Single by Olivia Dean

from the EP What Am I Gonna Do On Sundays?
- Released: 7 August 2020
- Length: 2:56
- Label: AMF; EMI;
- Songwriters: Olivia Dean; Bastian Langebæk; Max Wolfgang;
- Producers: Felix Joseph; Bastian Langebaek;

Olivia Dean singles chronology
| "Baby Come Home" (2020) | "The Hardest Part" (2020) | "Echo" (2020) |

Olivia Dean singles chronology
| "Carmen" (2023) | "The Hardest Part" (duet version) (2023) | "Ladies Room" (2023) |

Leon Bridges singles chronology
| "If You Were Mine" (2023) | "The Hardest Part" (duet version) (2023) | "It Was Always You (Siempre fuiste tú)" (2024) |

= The Hardest Part (Olivia Dean song) =

2020 single by Olivia Dean

"The Hardest Part" is a song by English singer-songwriter Olivia Dean, released in August 2020 as the lead single from her second extended play, What Am I Gonna Do on Sundays? and later added onto her debut album Messy. As of June 2023, it had been streamed over 117 million times.

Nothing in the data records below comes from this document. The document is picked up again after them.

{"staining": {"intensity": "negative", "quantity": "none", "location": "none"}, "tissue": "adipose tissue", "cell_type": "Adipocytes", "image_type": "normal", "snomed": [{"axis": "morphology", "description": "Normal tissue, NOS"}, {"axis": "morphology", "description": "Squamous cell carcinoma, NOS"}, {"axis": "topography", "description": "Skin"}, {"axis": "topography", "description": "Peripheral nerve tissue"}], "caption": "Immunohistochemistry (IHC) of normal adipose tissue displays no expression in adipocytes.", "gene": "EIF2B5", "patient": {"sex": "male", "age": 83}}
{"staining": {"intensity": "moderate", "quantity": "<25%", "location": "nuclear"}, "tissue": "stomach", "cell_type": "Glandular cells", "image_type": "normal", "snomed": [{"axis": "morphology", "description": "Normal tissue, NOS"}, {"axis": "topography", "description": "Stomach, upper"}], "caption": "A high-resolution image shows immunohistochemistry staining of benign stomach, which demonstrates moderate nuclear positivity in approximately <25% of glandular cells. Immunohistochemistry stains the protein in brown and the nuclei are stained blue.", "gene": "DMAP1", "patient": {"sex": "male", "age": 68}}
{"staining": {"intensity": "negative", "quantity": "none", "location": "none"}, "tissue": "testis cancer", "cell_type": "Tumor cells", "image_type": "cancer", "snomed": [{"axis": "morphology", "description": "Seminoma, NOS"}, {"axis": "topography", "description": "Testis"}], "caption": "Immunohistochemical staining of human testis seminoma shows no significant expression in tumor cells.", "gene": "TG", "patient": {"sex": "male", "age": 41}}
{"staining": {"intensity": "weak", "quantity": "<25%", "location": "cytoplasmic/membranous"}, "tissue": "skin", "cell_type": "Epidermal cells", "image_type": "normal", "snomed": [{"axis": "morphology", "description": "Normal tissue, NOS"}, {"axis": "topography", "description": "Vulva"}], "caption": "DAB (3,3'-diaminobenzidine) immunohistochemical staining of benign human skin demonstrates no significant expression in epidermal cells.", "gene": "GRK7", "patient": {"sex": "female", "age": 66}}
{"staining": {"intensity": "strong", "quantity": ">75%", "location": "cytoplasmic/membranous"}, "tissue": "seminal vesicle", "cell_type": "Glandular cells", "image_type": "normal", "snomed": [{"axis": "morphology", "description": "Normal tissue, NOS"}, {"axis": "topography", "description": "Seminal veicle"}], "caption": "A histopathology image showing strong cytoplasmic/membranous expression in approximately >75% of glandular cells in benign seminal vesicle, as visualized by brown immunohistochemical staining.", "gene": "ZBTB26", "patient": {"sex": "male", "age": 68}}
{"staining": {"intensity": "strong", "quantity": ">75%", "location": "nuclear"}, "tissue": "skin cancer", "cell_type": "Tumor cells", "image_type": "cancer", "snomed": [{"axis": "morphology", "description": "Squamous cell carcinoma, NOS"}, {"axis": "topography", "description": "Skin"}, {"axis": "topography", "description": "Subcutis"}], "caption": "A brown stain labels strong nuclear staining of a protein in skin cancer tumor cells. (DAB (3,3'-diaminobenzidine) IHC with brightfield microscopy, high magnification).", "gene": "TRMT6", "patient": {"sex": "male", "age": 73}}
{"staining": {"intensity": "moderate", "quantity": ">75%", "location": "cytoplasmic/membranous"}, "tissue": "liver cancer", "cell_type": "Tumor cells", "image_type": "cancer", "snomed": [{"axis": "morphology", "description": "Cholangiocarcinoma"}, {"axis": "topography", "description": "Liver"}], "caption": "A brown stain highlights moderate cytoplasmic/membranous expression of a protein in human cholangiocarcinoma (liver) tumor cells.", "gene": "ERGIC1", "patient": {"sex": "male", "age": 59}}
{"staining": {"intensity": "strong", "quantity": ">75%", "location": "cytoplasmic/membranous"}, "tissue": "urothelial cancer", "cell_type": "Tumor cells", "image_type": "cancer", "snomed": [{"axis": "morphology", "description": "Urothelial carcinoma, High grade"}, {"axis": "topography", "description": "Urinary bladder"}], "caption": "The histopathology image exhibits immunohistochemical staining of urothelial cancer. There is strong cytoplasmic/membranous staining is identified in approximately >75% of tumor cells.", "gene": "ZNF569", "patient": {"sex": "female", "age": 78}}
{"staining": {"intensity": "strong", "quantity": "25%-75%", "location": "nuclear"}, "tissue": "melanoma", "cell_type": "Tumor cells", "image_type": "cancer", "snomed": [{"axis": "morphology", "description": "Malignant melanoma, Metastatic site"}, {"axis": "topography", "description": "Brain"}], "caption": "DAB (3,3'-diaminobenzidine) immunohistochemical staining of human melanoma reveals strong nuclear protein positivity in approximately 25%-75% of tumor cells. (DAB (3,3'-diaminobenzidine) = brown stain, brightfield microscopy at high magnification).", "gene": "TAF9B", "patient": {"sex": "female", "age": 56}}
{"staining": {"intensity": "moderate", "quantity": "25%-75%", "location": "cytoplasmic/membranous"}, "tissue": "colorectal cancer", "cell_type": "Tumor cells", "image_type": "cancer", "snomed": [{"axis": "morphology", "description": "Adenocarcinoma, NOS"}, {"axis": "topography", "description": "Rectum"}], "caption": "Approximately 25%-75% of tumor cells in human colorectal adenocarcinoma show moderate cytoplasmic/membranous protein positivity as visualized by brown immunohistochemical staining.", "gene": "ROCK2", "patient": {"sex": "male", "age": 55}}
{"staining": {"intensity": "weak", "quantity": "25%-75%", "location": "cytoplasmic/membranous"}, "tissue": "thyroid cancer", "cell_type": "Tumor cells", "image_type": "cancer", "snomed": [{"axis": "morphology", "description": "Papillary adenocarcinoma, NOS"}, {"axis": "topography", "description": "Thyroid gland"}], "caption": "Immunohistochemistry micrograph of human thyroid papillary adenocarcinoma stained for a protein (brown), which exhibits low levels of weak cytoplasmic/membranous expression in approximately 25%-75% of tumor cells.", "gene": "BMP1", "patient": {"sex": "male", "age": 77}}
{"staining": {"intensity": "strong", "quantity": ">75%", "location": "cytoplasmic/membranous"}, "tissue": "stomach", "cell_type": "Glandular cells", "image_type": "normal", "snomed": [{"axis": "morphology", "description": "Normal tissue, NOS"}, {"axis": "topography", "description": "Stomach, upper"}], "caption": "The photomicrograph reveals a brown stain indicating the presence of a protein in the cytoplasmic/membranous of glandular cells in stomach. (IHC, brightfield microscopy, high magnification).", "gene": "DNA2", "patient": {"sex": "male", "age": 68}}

Upon release, Dean told Haste Magazine: "I had literally just come out of a really serious relationship that I was in for two years. And it really felt like the closing chapter, you know when you're closing a chapter and starting a new one. And I just didn't want to be really sad. So I just wanted to write a song that was like a positive outlook on moving on from someone and growing up, and accepting that we're different people now. And it's sad but unfortunately we can't really go back so we need to go forward. So 'The Hardest Part' was really a song that I needed to write for myself to just remind me 'You're moving on babe and you're doing OK'."

In June 2023, Dean released a re-recorded version the song with Leon Bridges, with Bridges saying: "The first time I heard 'The Hardest Part', it hit me as a 'one-listen' record. Just has that instant classic feel. Olivia paints such a beautiful world with the song and I'm honoured she asked me to join it."

==Track listing==
Digital single
1. "The Hardest Part" – 2:56

Digital single
1. "The Hardest Part" (with Leon Bridges) – 2:56
2. "The Hardest Part" (live at Koko) – 3:17
3. "The Hardest Part" (acoustic) – 2:55
4. "The Hardest Part" – 2:56

==Charts==

Chart performance for "The Hardest Part"
| Chart (2025–2026) | Peak position |
|---|---|
| Australia On Replay Singles (ARIA) | 3 |
| Global 200 (Billboard) | 109 |
| Ireland (IRMA) | 22 |
| Netherlands (Single Top 100) | 49 |
| New Zealand Catalogue Singles (RMNZ) | 2 |
| UK Singles (Official Charts) | 19 |

Chart performance for "The Hardest Part" (duet version)
| Chart (2023–2026) | Peak position |
|---|---|
| Lithuania Airplay (TopHit) | 27 |
| New Zealand Hot Singles (RMNZ) | 27 |
| Sweden (Sverigetopplistan) | 75 |
| US Adult Alternative Airplay (Billboard) | 20 |

==Certifications==

Certifications for "The Hardest Part"
| Region | Certification | Certified units/sales |
| Australia (ARIA) | Platinum | 70,000^{‡} |
| Canada (Music Canada) | Gold | 40,000^{‡} |
| Denmark (IFPI Danmark) | Gold | 45,000^{‡} |
| New Zealand (RMNZ) | 3× Platinum | 90,000^{‡} |
| United Kingdom (BPI) | 2× Platinum | 1,200,000^{‡} |
^{‡} Sales+streaming figures based on certification alone.